En définitive, cette façon de faire de la politique a des racines très profondes et est totalement naturalisée. Le néolibéralisme depuis les années 80 et le capitalisme, qu'est-ce qui nous a fait croire avant ? L'effort et le chemin que chacun réalise, ce qui explique jusqu'où vous arrivez. Et c'est frappant, mais il y a beaucoup d'études qui montrent que ce sont précisément de bas niveau socio-économique qui soutiennent plus fortement ces arguments. Sûrement il y aura un certain espoir pour obtenir un avenir meilleur.

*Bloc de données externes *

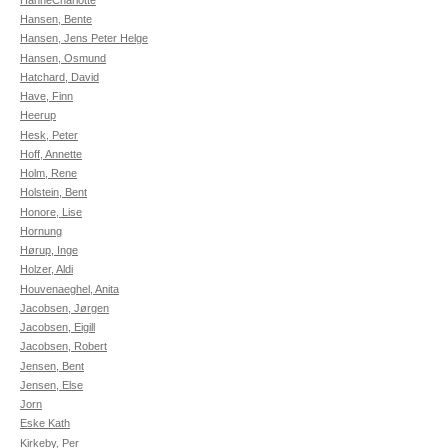
Hansen, Bente
Hansen, Jens Peter Helge
Hansen, Osmund
Hatchard, David
Have, Finn
Heerup
Hesk, Peter
Hoff, Annette
Holm, Rene
Holstein, Bent
Honore, Lise
Hornung
Hørup, Inge
Holzer, Aldi
Houvenaeghel, Anita
Jacobsen, Jørgen
Jacobsen, Eigill
Jacobsen, Robert
Jensen, Bent
Jensen, Else
Jorn
Eske Kath
Kirkeby, Per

Il peut être un moyen de fuir le stigmate. Y a-t-il un risque de stigmatiser des groupes spécifiques avec le covid-19 ?

La vérité est qu'il n'est pas facile de prêter attention à certains collectifs sans générer une certaine stigmatisation. Mais je pense que nous pouvons apprendre beaucoup du passé. Le SIDA nous a beaucoup appris et dans les pandémies suivantes, nous n'avons pas atteint ce niveau de stigmatisation. Cependant, il y a un risque. Comment l'éviter ? À mon avis, si nous comprenons que ces conditionnements structurels affectent non seulement ces groupes très appauvris, mais traversent toutes les couches sociales, il serait plus difficile de stigmatiser certains collectifs.

Et c'est que beaucoup de gens n'ont pas encore été conscients que les conditionnements sociaux génèrent un gradient, et que ce n'est pas une guerre entre ceux qui sont bien et mal, mais que les inégalités sociales jouent à tous les niveaux de la société.

Dans le cas de la COVID-19, par exemple, nous n'avons pas pu bien analyser, puisque l'administration nous a empêchés d'obtenir de bonnes données, mais nous avons essayé d'analyser la relation entre le taux de chômage et l'incidence de la COVID-19 et, malgré ces quelques données, on observe un gradient clair. Ce n'est pas qu'il y ait un quartier qui ne va pas et que tous les autres vont bien. Ils veulent nous faire croire cela, mais en réalité ce n'est pas cela. Et si les gens s'appropriaient le gradient, le risque de stigmatiser serait réduit.

Oui. De plus, chaque conditionnant aura son gradient et sera croisé avec les autres conditionnants, non?

C'est ça. Les différents conditionnements nous traversent tous, les uns dans une certaine mesure et les autres dans une autre. Et personne n'est en sécurité. Par exemple, les hommes plus âgés ont une plus grande probabilité de souffrir du covid-19 et ceux de bas niveau socio-économique ou avec une activité économique concrète. Mais si nous regardons la santé mentale, certainement ces mêmes conditionnements sociaux, c'est-à-dire l'âge, le genre et le niveau socio-économique, auront une incidence très différente et nous verrons que beaucoup de femmes de haut niveau social souffrent d'une médicalisation énorme.

Il s'agit de réaliser que le modèle que nous construisons est absolument maladif. Et le covid-19 est un autre exemple très spectaculaire. Partout, le modèle est très robuste. Cela signifie clairement quelque chose.